# Happy Birthday Cheddar Cheese Karl Sitts



## wheelsup_cavu (Oct 21, 2009)

Aircraft of World War II - Warbird Forums - View Profile: cheddar cheese

Aircraft of World War II - Warbird Forums - View Profile: Karl Sitts

Happy birthday to both of you!
I hope it was a good one.


Wheels


----------



## vikingBerserker (Oct 21, 2009)

Happy birthday fellas!


----------



## Ferdinand Foch (Oct 21, 2009)

Hey CC and KS, happy birthday!! With many more to come!


----------



## Lucky13 (Oct 21, 2009)

Happy Birthday guys and many more to follow!


----------



## Vic Balshaw (Oct 21, 2009)

Hay guys, Hoppy Birthday, hope you both have a great day......


----------



## v2 (Oct 21, 2009)

Happy Birthday guys! 
__________________


----------



## imalko (Oct 21, 2009)

Happy birthday fellas!


----------



## lesofprimus (Oct 21, 2009)

Happy Birthday Daniel, u too Karl....


----------



## B-17engineer (Oct 21, 2009)

Happy birthday CC and KS!!!


----------



## RabidAlien (Oct 21, 2009)

Happy Birthday, y'all!


----------



## Thorlifter (Oct 21, 2009)

Happy Birthday to both you boys!

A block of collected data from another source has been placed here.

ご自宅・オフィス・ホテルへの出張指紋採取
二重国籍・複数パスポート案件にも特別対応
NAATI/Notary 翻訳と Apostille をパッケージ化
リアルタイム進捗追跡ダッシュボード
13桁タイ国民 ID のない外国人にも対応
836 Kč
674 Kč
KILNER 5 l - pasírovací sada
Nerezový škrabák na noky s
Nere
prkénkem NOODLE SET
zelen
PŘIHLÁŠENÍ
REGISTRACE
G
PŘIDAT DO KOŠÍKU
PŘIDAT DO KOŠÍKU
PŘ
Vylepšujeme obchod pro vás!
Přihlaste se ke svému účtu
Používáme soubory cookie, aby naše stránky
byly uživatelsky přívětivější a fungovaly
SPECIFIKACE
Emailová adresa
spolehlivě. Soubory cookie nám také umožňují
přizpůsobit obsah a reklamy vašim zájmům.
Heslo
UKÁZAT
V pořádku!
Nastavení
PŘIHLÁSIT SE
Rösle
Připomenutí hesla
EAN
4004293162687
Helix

I hope your day is full of relaxation and your lavished in expensive gifts! If you don't get that, maybe you'll get a piece of cake.


----------



## Wildcat (Oct 21, 2009)

Happy Birthday guys!!!


----------



## Geedee (Oct 21, 2009)

Happy b'day guys.

You're very lucky ya know !!!! Where I work...sorry, that place I go to during the day!...when its your birthday, you (yes you !) have to buy cakes for everyone . Its B expensive when theres only around thirty to buy for ....but on this site ?

I'd like a cream eclair if theres one going spare


----------



## Gnomey (Oct 21, 2009)

Happy Birthday!


----------



## beaupower32 (Oct 21, 2009)

Happy B-day guys.


----------



## seesul (Oct 21, 2009)

Happy B´day fellas!


----------



## Matt308 (Oct 21, 2009)

Cheddar is gone. Back to his bi-curious Chav ways crammed full of excessive drinking, metrosexual grooming and eerie eye makeup.  Perhaps he'll return in another year or two.


----------



## Aaron Brooks Wolters (Oct 21, 2009)

Happy birthday fellas. Hope it's a good one.


----------



## Shinpachi (Oct 22, 2009)

Happy Birthday, Karl Sitts!
Happy Birthday, cheddar cheese!


----------



## Wayne Little (Oct 22, 2009)

Happy Birthday you Guys!


----------



## Wurger (Oct 22, 2009)

With all here A happy Birthday Mates.


----------



## Matt308 (Oct 22, 2009)

CC's gone again. I knew it.


----------



## Lucky13 (Oct 24, 2009)

He's just gone to the John.....


----------



## Maximowitz (Oct 24, 2009)

Happy Birthday!


----------